Short squeezes like this highlight the high-stakes drama of speculative trading, where sentiment can overpower fundamentals, at least temporarily.

AI Gold Rush Pushes Broadcom Over $1 Trillion Mark

Broadcom is on fire. The chipmaker’s shares soared nearly 20% on Friday, propelling its market cap past the coveted $1 trillion mark for the first time, thanks to booming AI revenues. 🚀 Broadcom joins elite company, standing alongside trillion-dollar giants like Apple, Nvidia, Microsoft, Amazon, Alphabet, Meta, and Tesla.

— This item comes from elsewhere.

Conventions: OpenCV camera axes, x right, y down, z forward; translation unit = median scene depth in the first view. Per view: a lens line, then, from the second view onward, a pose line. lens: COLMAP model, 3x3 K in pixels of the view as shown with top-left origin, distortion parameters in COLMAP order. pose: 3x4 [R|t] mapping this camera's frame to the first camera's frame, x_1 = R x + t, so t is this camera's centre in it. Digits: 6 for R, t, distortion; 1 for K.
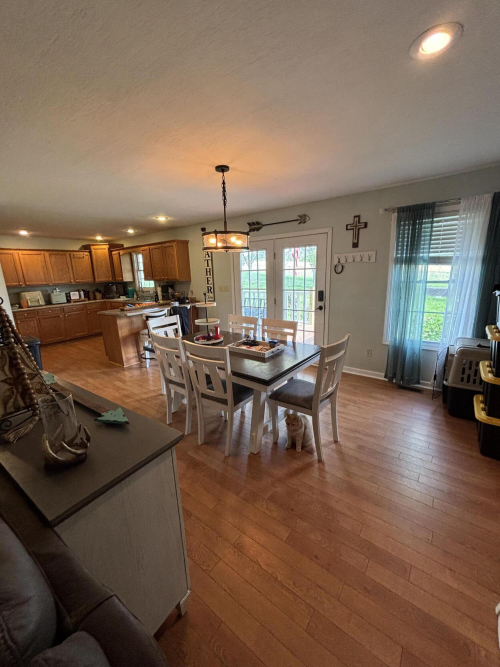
lens RADIAL K [[269.5, 0, 250.0], [0, 269.5, 333.5], [0, 0, 1]] dist [-0.000565, -0.000027]
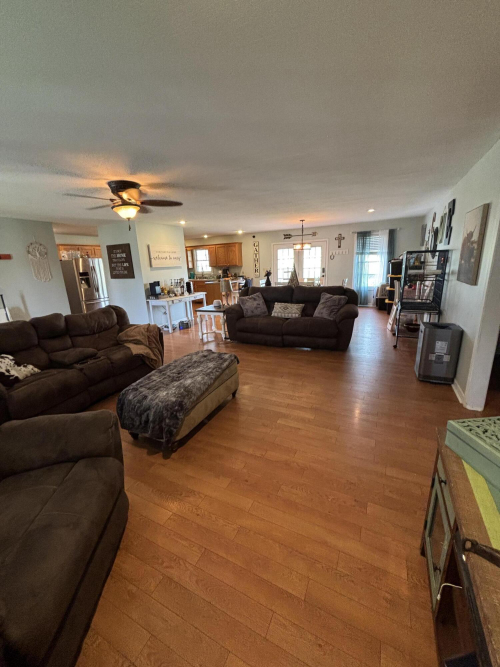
lens RADIAL K [[269.5, 0, 250.0], [0, 269.5, 333.5], [0, 0, 1]] dist [-0.000565, -0.000027]
pose [[0.982543, -0.055559, 0.177546, -0.577473], [0.051951, 0.998339, 0.024909, 0.223521], [-0.178635, -0.015250, 0.983797, -0.810103]]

The rally came after the company reported stronger-than-expected profits and a 220% spike in AI-related sales. 👀 Broadcom’s AI chips, particularly its XPUs and Ethernet networking solutions, are thriving as demand for AI infrastructure surges — a silver lining as overall chip demand outside of AI slows.

Broadcom is now the third-best-performing stock in the VanEck Semiconductor ETF this year, trailing only Nvidia and Marvell Technology. With AI continuing to drive chip innovation, Broadcom’s massive quarter suggests it’s staking its claim in the industry’s most lucrative growth area.

AI Fuels Unprecedented Demand for US Data Centers

The US is gearing up for a data center construction boom in 2025, with 4,750 facilities expected to be under construction, according to CBRE. 🏗️ 🚧 This marks an increase from the 2024 record of 4,250, and astonishingly, nearly matches the total number of existing data centers in the country.

Demand is sky-high, driven by tech companies’ appetite for AI infrastructure. Vacancy rates are at record lows, and much of the new construction is already leased before completion. However, building these facilities takes longer than ever as developers wait for power upgrades to meet massive energy demands.

The surge reflects how crucial data centers have become in powering the AI revolution and meeting growing digital infrastructure needs.

Fashionable Fail: Rent the Runway Stock Takes Another Hit

Rent the Runway had another rough outing on Wall Street. Despite reporting earnings in line with expectations on Monday, its stock dropped over 20%, now sitting more than 97% below its 2021 IPO price.📉📉📉 The company's revenue has been stagnant, hovering under $80 million per quarter since 2022, and it has never reported a profitable quarter in its 14-year history.

Meanwhile, Urban Outfitters’ subscription rival, Nuuly, seems to be outshining Rent the Runway. Launched in 2019, Nuuly has grown from $2 million in quarterly revenue to over $97 million, turning profitable in late 2023.

Rent the Runway has made some progress, trimming its net losses to $56.5 million this year, down from $113 million last year. But with stiff competition and ongoing operational challenges, the road to recovery looks anything but fashionable.